(Page-level text extractions)
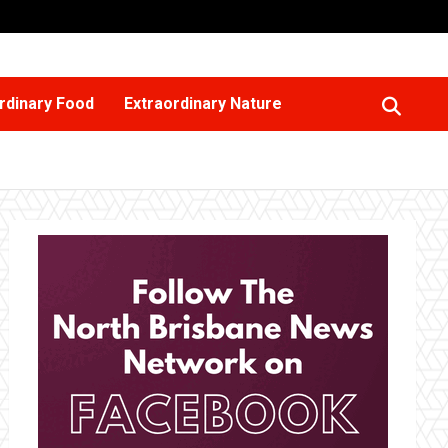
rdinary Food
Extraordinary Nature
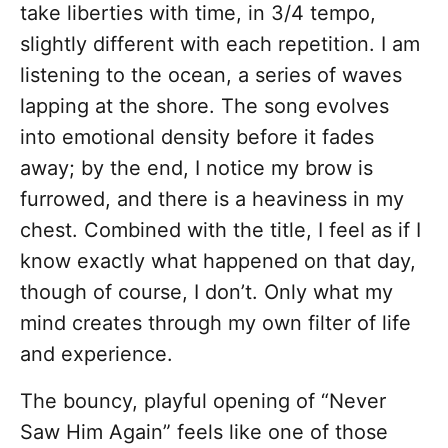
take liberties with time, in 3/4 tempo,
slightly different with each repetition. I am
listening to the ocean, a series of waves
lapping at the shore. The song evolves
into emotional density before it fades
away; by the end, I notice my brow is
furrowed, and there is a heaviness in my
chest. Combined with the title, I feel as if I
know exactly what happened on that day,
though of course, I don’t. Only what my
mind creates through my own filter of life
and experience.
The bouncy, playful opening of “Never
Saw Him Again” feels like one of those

* * *

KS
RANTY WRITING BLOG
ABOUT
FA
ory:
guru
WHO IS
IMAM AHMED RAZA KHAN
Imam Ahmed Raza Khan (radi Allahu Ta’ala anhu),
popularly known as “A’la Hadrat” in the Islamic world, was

■ Task item ■
State only the number of lines in the rows above that contain the word "what".

■ Solution to this exercise ■
2